Hiatus.
I took a nice, long break from blogging here about the increasingly discouraging war, and the impact it had not just in Iraq, but also here in the U.S.When last I wrote, there was great excitement about the change in the balance of political power in the U.S., and anticipation that many of the wrongs that had been done in recent times would be undone in short order, including (of course) a dramatic change in course of U.S. policy in Iraq.
That hasn't happened. It seems that many people who had hung their stars on the political winds no longer admit that they had ever dreamed so big.

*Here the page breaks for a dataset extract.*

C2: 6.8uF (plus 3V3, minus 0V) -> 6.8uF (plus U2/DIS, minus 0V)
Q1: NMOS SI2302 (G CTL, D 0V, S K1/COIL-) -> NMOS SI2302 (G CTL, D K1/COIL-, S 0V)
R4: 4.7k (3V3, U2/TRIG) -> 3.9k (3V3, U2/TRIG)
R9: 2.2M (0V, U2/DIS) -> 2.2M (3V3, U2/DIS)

The lack of political effect does manage to be surprising, if only because poll after poll in the U.S. has shown ever increasing opposition to the continuation of the current war (and opposition to the start of any new wars, a menu of which is continually floated before us). However, the Democrats may be more perceptive than I am in one particular regard: Americans are firmly against the war, but primarily because the U.S. is losing, not because of ethical factors or differing geopolitical priorities. If this is the case (and I fear it is), how do you exert the political will of people who elected you who are mostly sore about losing, when you've already realized that the war is fundamentally unwinnable?
This riddle has tied up too many otherwise useful minds, and kept them from doing the obvious: ending the disaster.
And so, years into this, the U.S. finds itself in much the same place it had been, only more so, and with a frustrated public along for the ride that, at one point, many claimed they thought was a swell idea. And so the American people, the Iraqi people, and a lot of people around both are suffering from the lack of vision that started all of this.